だが、悪魔という団体は何とも言えないが、ルン個人ならそこまで危険ではないと思える。
それも戦略なのか……?
「おにーさん、何か訝しんでいるみたいだけれど、ルンちゃんは契約者に嘘を言うつもりないから。安心して」
「……やっぱり、人の考えてること透視できてないか?」
「まぁねー。おにーさんも練習したらできるよ」
え、なにそれすごい。
俺も超能力者になれるとか?
「できるようになるまでどれくらいかかるかわからないけど。ただの人間だし」
「いいよ、考えてること当ててやるよ。ただの人間って表現、ちょっとバカにしたいからあえて使ってるだろ」
「ちょっとじゃなくて、とってもバカにしてますよーだ」
ケラケラ笑う悪魔。
「おいバカ! 大声出すと妹が起きるだろうが!」
「あーあ、バカにバカって言われちゃった」
「……お前、契約破棄な」
「ごめんなさい、ルンちゃんが悪かったです、許してください!」
冗談のつもりでポロッと出た契約破棄のフレーズが、想像をはるかに超える効力であった。
やっぱり仕事熱心だよなぁ、コイツ。
暴走を抑えるストッパーに使えそうなキラーフレーズであったが、頻繁に使ってはかわいそうなので、当面は封印することにした。

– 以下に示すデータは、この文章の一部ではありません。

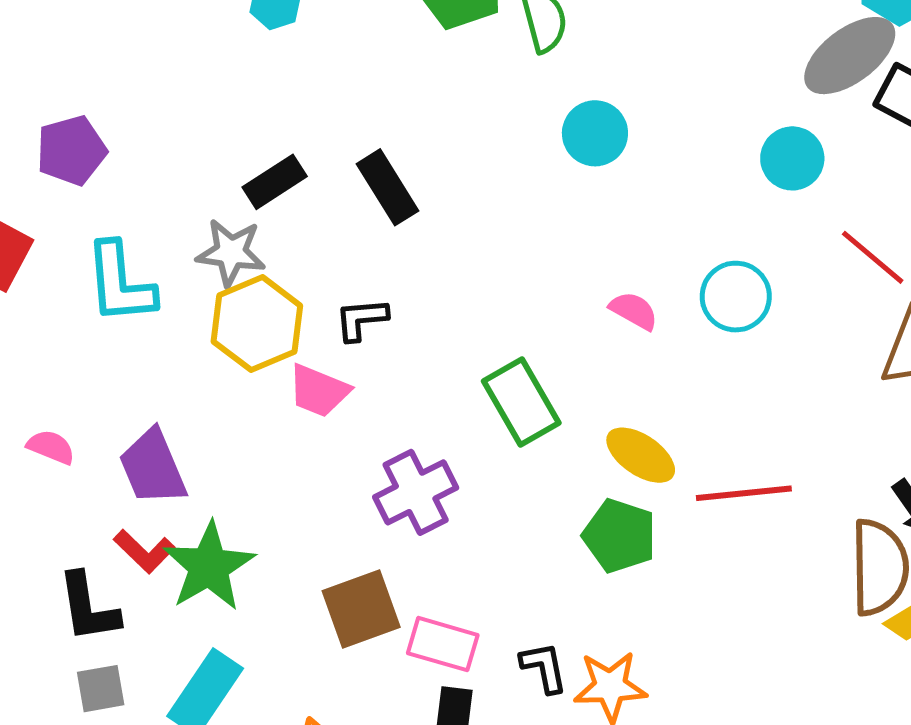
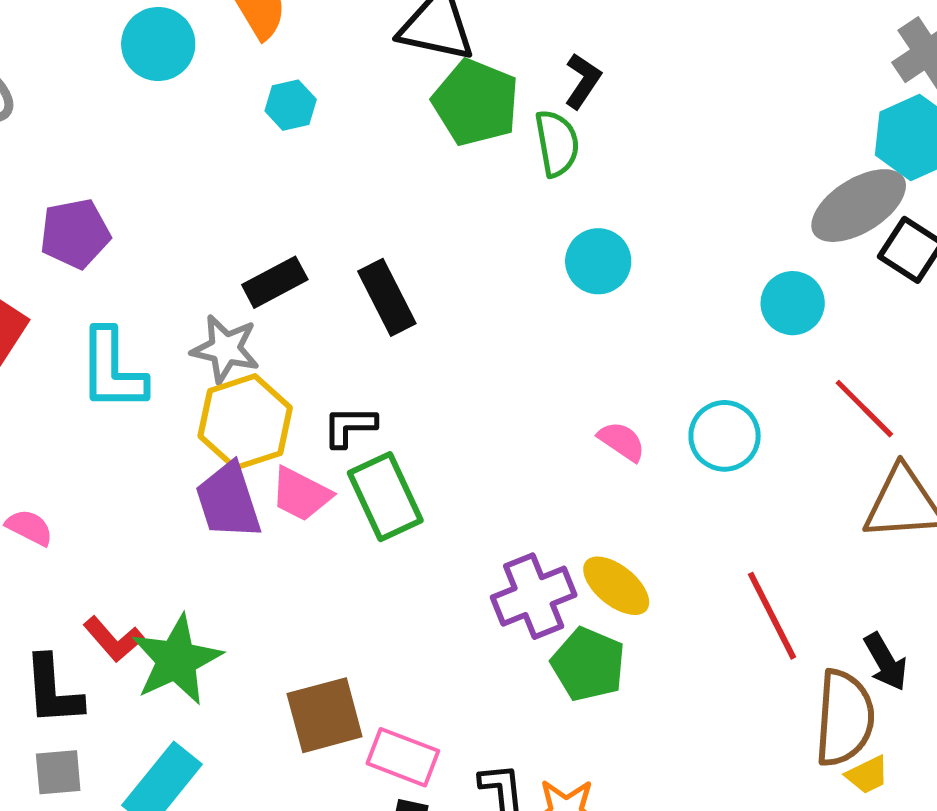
green rectangle: (521, 402) -> (385, 497), moved
purple trapezoid: (153, 467) -> (228, 501), moved
purple cross: (416, 492) -> (534, 596), moved
red line: (744, 493) -> (772, 616), moved, turned 64

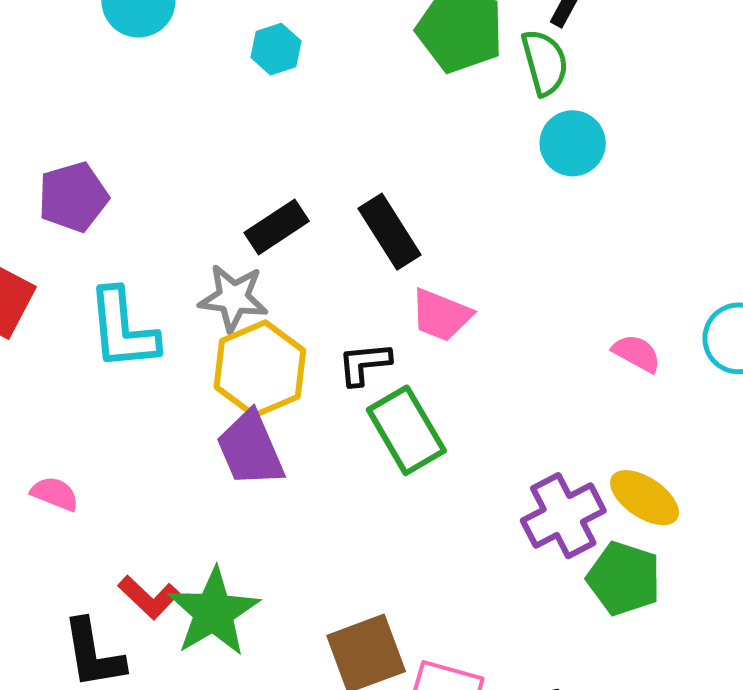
cyan circle: (598, 261) -> (573, 143), moved
pink trapezoid: (301, 494) -> (441, 315), moved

「謝んなくていいよ。本当に契約をなかったことになんてしないから」
「約束だからね?」
俺の契約破棄にすっかり畏縮してしまったルン。
次から極端に態度が違ったらどうしよう。
そうなったらフィリードにも何か言われそうだ。
「なんてねー、ルンちゃんは契約が無くなりそうだと『囁き』パワーで解決しちゃうから、おにーさんは永遠に逃れられないのだ」
心配無用、いつもの超絶プリティなルンちゃんであった。
テンションが低いよりかはマシかもな……。
もう割りきって、そう考えることにした。
「おっと、そろそろ妹が起きる時間になるな。ルン、そろそろ帰っていいぞ」
「お仕事終わりだー、やっほー!」
ルンは勢いよくベッドから立ち上がった。
「おにーさん、ルンちゃんが必要なときはしっかりと名前を呼んでね。そうすればまた来るから」
「そうしてくれるうちはずっと契約しておくよ。そこまで期待しないでほしいけど、何かあったら呼ぶ」
俺の言葉を聞くと、ルンは黒い円を自身の足下に出現させ、そのまま円の中に消えていった。
直後、ルンを吸い込んだ円も消滅する。
そういえばと思って天井を見上げたが、夜、そこにあった円もいつからか消えていた。
ルンの催眠能力……。
改めて自分が、とんでもない存在と接していることを自覚した。
この能力をもっとうまく使いこなせれば、きっと吸血鬼の繁栄にも繋がるはず。
慎重に使い道を考えよう。
照り輝く朝日。
まだこれから、さらに高く昇りそうだ。